Both sides in the dispute present their case to an independent arbitrator.

It is more time-consuming and requires more paperwork than the previous stages, but the decision is binding and can be legally enforced.

This is most suited to higher-value disputes.

Need Help?

The investors who recover money from advisory disputes are not always the ones with the most dramatic losses or the most obvious misconduct.

They are the ones who acted before their evidence disappeared, who organised their records, filed their complaints in the right sequence, and didn’t wait another three months hoping the situation would resolve itself.

This is the gap most investors don’t see coming until they’re already in the middle of it. And it’s the gap our team exists to close.

We work with investors at every stage: assessing whether a grievance qualifies, organising evidence into a structured case, and preparing SCORES submissions and arbitration documentation that are complete, clearly framed, and built to achieve the strongest possible outcome.

If you believe you were misled by Fundtrack Research or any advisory service, register with us for a confidential case review before more time passes, and more evidence becomes harder to retrieve.

Conclusion

Advisory-related disputes often begin long before a formal complaint is filed.

They usually begin when investors stop feeling comfortable with the explanations they are receiving.

Whether a specific communication you received crossed those lines is a question your documents can answer,  if they are preserved and reviewed correctly.

The SCORES portal, SMART ODR framework, and exchange arbitration process all exist precisely for situations where they do.

However, investors should always verify claims independently, preserve records from the beginning, and act promptly if concerns arise regarding communication, payments, refunds, or risk disclosures.

In advisory-related disputes, documentation and timely action often become far more valuable than verbal assurances.

Frequently Asked Questions 

1. Is Fundtrack Research SEBI registered?

Yes, Fundtrack Research holds a valid SEBI Research Analyst registration under the name of its proprietor, Shubham Sewarik (Registration No. INH000023658).

2. I paid multiple times after being told each new package would recover my losses. Is that normal?

It is a recognised pattern in advisory-related complaints,  and it is not consistent with legitimate advisory practice.
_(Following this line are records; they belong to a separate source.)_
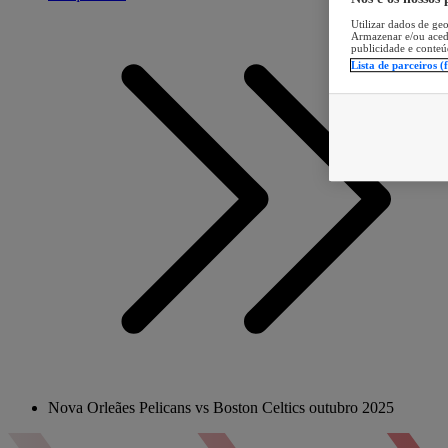
Utilizar dados de geo
Armazenar e/ou aced
publicidade e conteú
Lista de parceiros (
Nova Orleães Pelicans vs Boston Celtics outubro 2025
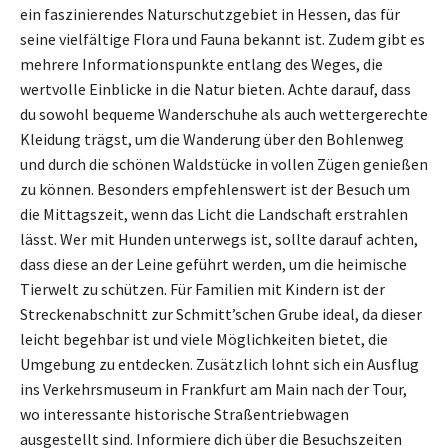
ein faszinierendes Naturschutzgebiet in Hessen, das für
seine vielfältige Flora und Fauna bekannt ist. Zudem gibt es
mehrere Informationspunkte entlang des Weges, die
wertvolle Einblicke in die Natur bieten. Achte darauf, dass
du sowohl bequeme Wanderschuhe als auch wettergerechte
Kleidung trägst, um die Wanderung über den Bohlenweg
und durch die schönen Waldstücke in vollen Zügen genießen
zu können. Besonders empfehlenswert ist der Besuch um
die Mittagszeit, wenn das Licht die Landschaft erstrahlen
lässt. Wer mit Hunden unterwegs ist, sollte darauf achten,
dass diese an der Leine geführt werden, um die heimische
Tierwelt zu schützen. Für Familien mit Kindern ist der
Streckenabschnitt zur Schmitt’schen Grube ideal, da dieser
leicht begehbar ist und viele Möglichkeiten bietet, die
Umgebung zu entdecken. Zusätzlich lohnt sich ein Ausflug
ins Verkehrsmuseum in Frankfurt am Main nach der Tour,
wo interessante historische Straßentriebwagen
ausgestellt sind. Informiere dich über die Besuchszeiten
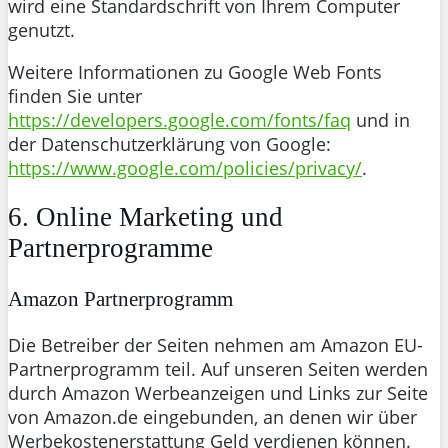
wird eine Standardschrift von Ihrem Computer
genutzt.
Weitere Informationen zu Google Web Fonts
finden Sie unter
https://developers.google.com/fonts/faq
und in
der Datenschutzerklärung von Google:
https://www.google.com/policies/privacy/
.
6. Online Marketing und
Partnerprogramme
Amazon Partnerprogramm
Die Betreiber der Seiten nehmen am Amazon EU-
Partnerprogramm teil. Auf unseren Seiten werden
durch Amazon Werbeanzeigen und Links zur Seite
von Amazon.de eingebunden, an denen wir über
Werbekostenerstattung Geld verdienen können.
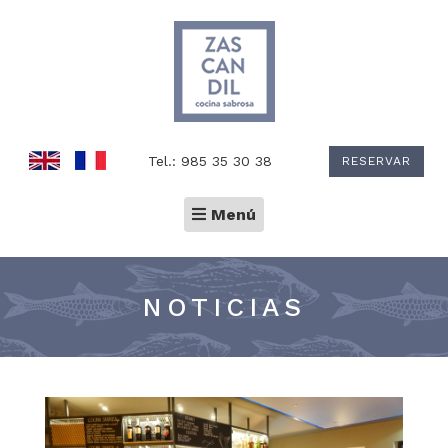
Tel.: 985 35 30 38
RESERVAR
Toggle
Menú
navigation
NOTICIAS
SEBI-registered Research Analysts are required to disclose their fee structure transparently upfront.

3. Communication has changed since I paid. The advisor is harder to reach, and my refund request is being ignored. What should I do?
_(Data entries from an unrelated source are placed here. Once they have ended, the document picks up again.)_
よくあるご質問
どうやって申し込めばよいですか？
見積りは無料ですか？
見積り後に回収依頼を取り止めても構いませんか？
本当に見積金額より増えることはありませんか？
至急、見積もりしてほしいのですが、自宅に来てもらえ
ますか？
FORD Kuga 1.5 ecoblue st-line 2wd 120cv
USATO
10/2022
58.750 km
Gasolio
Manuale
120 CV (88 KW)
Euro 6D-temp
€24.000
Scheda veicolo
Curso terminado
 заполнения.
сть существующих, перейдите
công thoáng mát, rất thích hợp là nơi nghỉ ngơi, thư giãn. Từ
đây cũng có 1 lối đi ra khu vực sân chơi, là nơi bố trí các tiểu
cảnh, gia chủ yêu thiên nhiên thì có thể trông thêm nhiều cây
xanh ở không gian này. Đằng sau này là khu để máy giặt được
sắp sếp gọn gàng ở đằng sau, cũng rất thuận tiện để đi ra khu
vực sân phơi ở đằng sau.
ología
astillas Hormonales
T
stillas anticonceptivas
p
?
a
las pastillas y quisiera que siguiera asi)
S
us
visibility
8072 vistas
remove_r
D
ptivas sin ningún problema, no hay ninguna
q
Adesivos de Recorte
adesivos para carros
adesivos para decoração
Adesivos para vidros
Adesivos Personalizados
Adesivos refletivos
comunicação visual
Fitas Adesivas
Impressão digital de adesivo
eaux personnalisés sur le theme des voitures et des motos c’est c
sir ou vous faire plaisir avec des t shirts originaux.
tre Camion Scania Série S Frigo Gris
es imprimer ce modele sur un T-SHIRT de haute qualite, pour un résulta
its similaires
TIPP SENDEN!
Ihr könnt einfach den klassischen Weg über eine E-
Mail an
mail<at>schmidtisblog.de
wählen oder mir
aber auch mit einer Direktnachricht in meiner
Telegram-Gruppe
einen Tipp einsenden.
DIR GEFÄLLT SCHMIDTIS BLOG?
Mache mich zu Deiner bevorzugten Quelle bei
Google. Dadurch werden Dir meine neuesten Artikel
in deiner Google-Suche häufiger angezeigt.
Begin documenting every attempt to contact the service, dates, methods, response times, and the content of any replies. Then send a formal written complaint to the official grievance email, clearly stating your refund request and the basis for it.

If no satisfactory response arrives within 30 days, file through SEBI SCORES.

4. Can I file a complaint even if I do not have a written guarantee of profits?

Yes. Complaints are often assessed based on the overall communication, documentation, and circumstances involved, not solely on whether a written guarantee exists.

5. How quickly should I complain after noticing problems?

As early as possible. Delays can make records harder to organise and important evidence more difficult to preserve.